## Extracted records
--
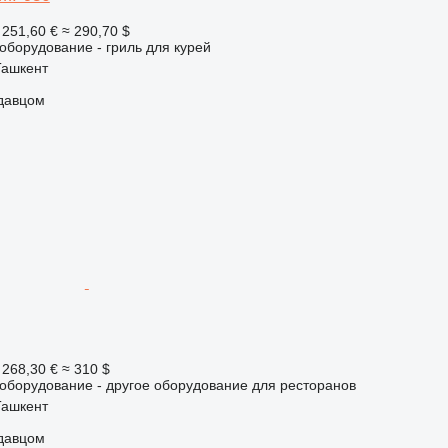
 251,60 €
≈ 290,70 $
борудование - гриль для курей
Ташкент
одавцом
 268,30 €
≈ 310 $
борудование - другое оборудование для ресторанов
Ташкент
одавцом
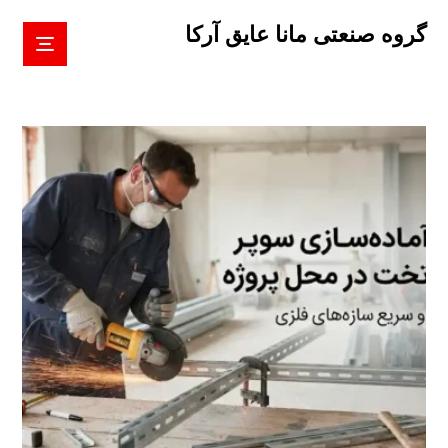
گروه صنعتی مانا عایق آرکا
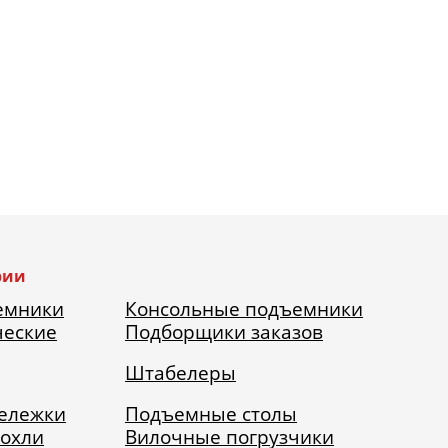
рии
емники
Консольные подъемники
ческие
Подборщики заказов
Штабелеры
тележки
Подъемные столы
рохли
Вилочные погрузчики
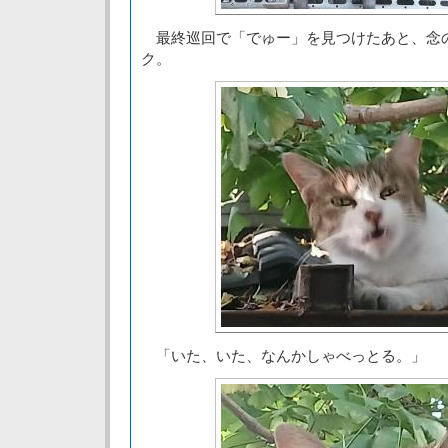
最終巡回で「でゅー」を見つけたあと、念
ク。
「いた、いた、なんかしゃべっとる。」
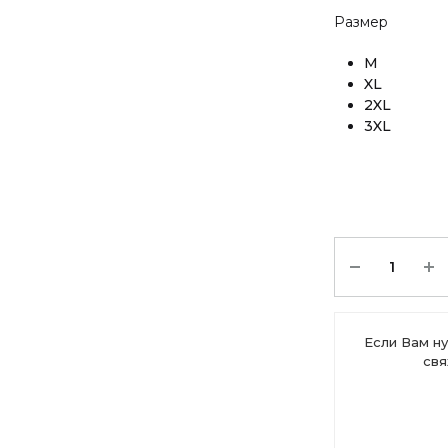
Размер
M
XL
2XL
3XL
Количество
Если Вам ну
свя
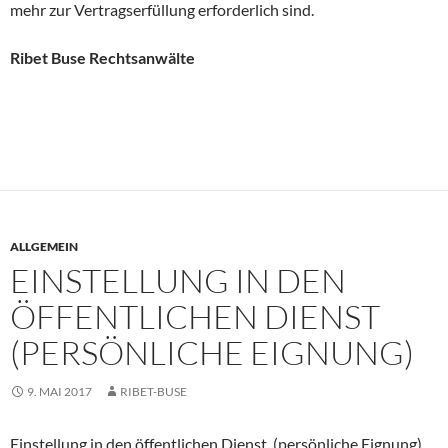
mehr zur Vertragserfüllung erforderlich sind.
Ribet Buse Rechtsanwälte
ALLGEMEIN
EINSTELLUNG IN DEN
ÖFFENTLICHEN DIENST
(PERSÖNLICHE EIGNUNG)
9. MAI 2017
RIBET-BUSE
Einstellung in den öffentlichen Dienst (persönliche Eignung)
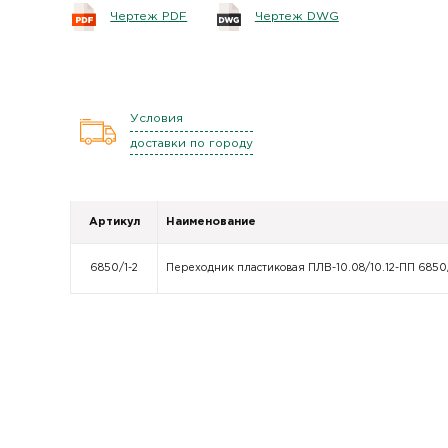
Чертеж PDF
Чертеж DWG
Условия
доставки по городу
Артикул
Наименование
6850/1-2
Переходник пластиковая ПЛВ-10.08/10.12-ПП 6850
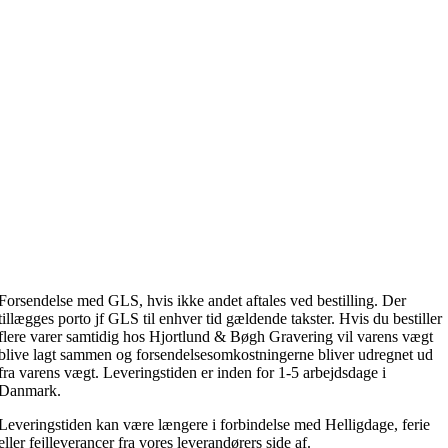
Forsendelse med GLS, hvis ikke andet aftales ved bestilling. Der
tillægges porto jf GLS til enhver tid gældende takster. Hvis du bestiller
flere varer samtidig hos Hjortlund & Bøgh Gravering vil varens vægt
blive lagt sammen og forsendelsesomkostningerne bliver udregnet ud
fra varens vægt. Leveringstiden er inden for 1-5 arbejdsdage i
Danmark.
Leveringstiden kan være længere i forbindelse med Helligdage, ferie
eller fejlleverancer fra vores leverandørers side af.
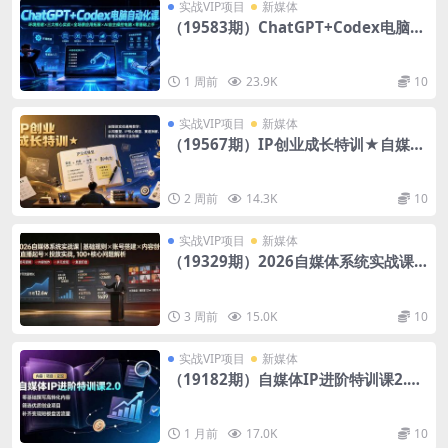
实战VIP项目
新媒体
（19583期）ChatGPT+Codex电脑自
动化课：环境搭建×三大核心实战×全场
景应用拓展×AI自主操控电脑×零基础上
手
1 周前
23.9K
10
实战VIP项目
新媒体
（19567期）IP创业成长特训★自媒体
实体通用教学：认知重塑、IP核心模
型、赛道拆解、配套实操练习全指南
2 周前
14.3K
10
实战VIP项目
新媒体
（19329期）2026自媒体系统实战课
｜基础规则×账号搭建×内容创作×直播
起号×投放实战，100+核心问题解析
3 周前
15.0K
10
实战VIP项目
新媒体
（19182期）自媒体IP进阶特训课2.
0，零基础撰写高转化内容，筛选优质
创业项目，补齐变现短板盘活流量
1 月前
17.0K
10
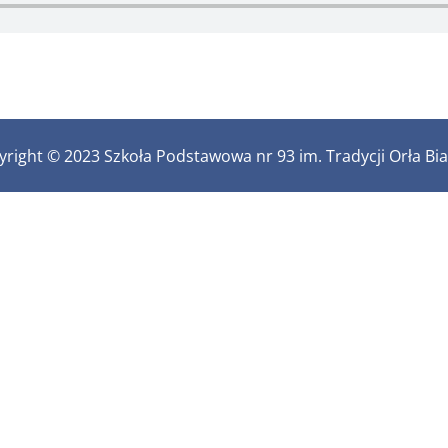
right © 2023 Szkoła Podstawowa nr 93 im. Tradycji Orła Bi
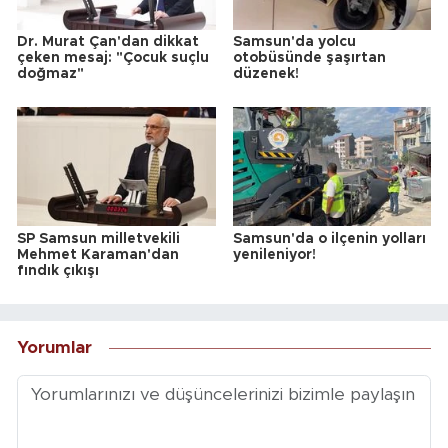
Dr. Murat Çan'dan dikkat
Samsun'da yolcu
çeken mesaj: "Çocuk suçlu
otobüsünde şaşırtan
doğmaz"
düzenek!
SP Samsun milletvekili
Samsun'da o ilçenin yolları
Mehmet Karaman'dan
yenileniyor!
fındık çıkışı
Yorumlar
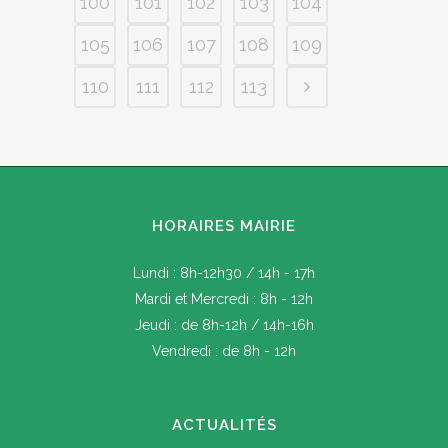
100
101
102
103
104
105
106
107
108
109
110
111
112
113
HORAIRES MAIRIE
Lundi : 8h-12h30 / 14h - 17h
Mardi et Mercredi : 8h - 12h
Jeudi : de 8h-12h / 14h-16h
Vendredi : de 8h - 12h
ACTUALITÉS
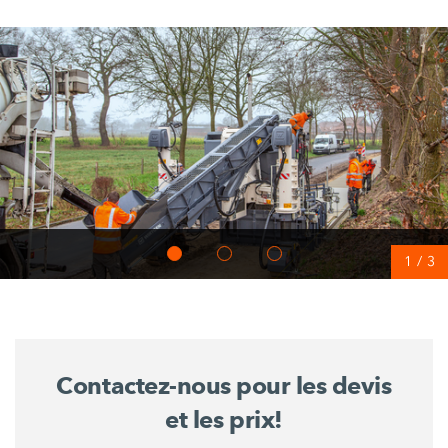
1
/
3
Contactez-nous pour les devis
et les prix!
--
## Work task
Reproduce each line above exactly, but not a single picture.

## Task response
 251,60 €
≈ 290,70 $
борудование - гриль для курей
Ташкент
одавцом
 268,30 €
≈ 310 $
борудование - другое оборудование для ресторанов
Ташкент
одавцом
گروه صنعتی مانا عایق آرکا
рии
емники
Консольные подъемники
ческие
Подборщики заказов
Штабелеры
тележки
Подъемные столы
рохли
Вилочные погрузчики
最終巡回で「でゅー」を見つけたあと、念
ク。
「いた、いた、なんかしゃべっとる。」
Размер
M
XL
2XL
3XL
Количество
Если Вам ну
свя
mehr zur Vertragserfüllung erforderlich sind.
Ribet Buse Rechtsanwälte
ALLGEMEIN
EINSTELLUNG IN DEN
ÖFFENTLICHEN DIENST
(PERSÖNLICHE EIGNUNG)
9. MAI 2017
RIBET-BUSE
Einstellung in den öffentlichen Dienst (persönliche Eignung)
Чертеж PDF
Чертеж DWG
Условия
доставки по городу
Артикул
Наименование
6850/1-2
Переходник пластиковая ПЛВ-10.08/10.12-ПП 6850
Forsendelse med GLS, hvis ikke andet aftales ved bestilling. Der
tillægges porto jf GLS til enhver tid gældende takster. Hvis du bestiller
flere varer samtidig hos Hjortlund & Bøgh Gravering vil varens vægt
blive lagt sammen og forsendelsesomkostningerne bliver udregnet ud
fra varens vægt. Leveringstiden er inden for 1-5 arbejdsdage i
Danmark.
Leveringstiden kan være længere i forbindelse med Helligdage, ferie
eller fejlleverancer fra vores leverandørers side af.
实战VIP项目
新媒体
（19583期）ChatGPT+Codex电脑自
动化课：环境搭建×三大核心实战×全场
景应用拓展×AI自主操控电脑×零基础上
手
1 周前
23.9K
10
实战VIP项目
新媒体
（19567期）IP创业成长特训★自媒体
实体通用教学：认知重塑、IP核心模
型、赛道拆解、配套实操练习全指南
2 周前
14.3K
10
实战VIP项目
新媒体
（19329期）2026自媒体系统实战课
｜基础规则×账号搭建×内容创作×直播
起号×投放实战，100+核心问题解析
3 周前
15.0K
10
实战VIP项目
新媒体
（19182期）自媒体IP进阶特训课2.
0，零基础撰写高转化内容，筛选优质
创业项目，补齐变现短板盘活流量
1 月前
17.0K
10
right © 2023 Szkoła Podstawowa nr 93 im. Tradycji Orła Bi
Dr. Murat Çan'dan dikkat
Samsun'da yolcu
çeken mesaj: "Çocuk suçlu
otobüsünde şaşırtan
doğmaz"
düzenek!
SP Samsun milletvekili
Samsun'da o ilçenin yolları
Mehmet Karaman'dan
yenileniyor!
fındık çıkışı
Yorumlar
100
101
102
103
104
105
106
107
108
109
110
111
112
113
HORAIRES MAIRIE
Lundi : 8h-12h30 / 14h - 17h
Mardi et Mercredi : 8h - 12h
Jeudi : de 8h-12h / 14h-16h
Vendredi : de 8h - 12h
ACTUALITÉS
1
/
3
Contactez-nous pour les devis
et les prix!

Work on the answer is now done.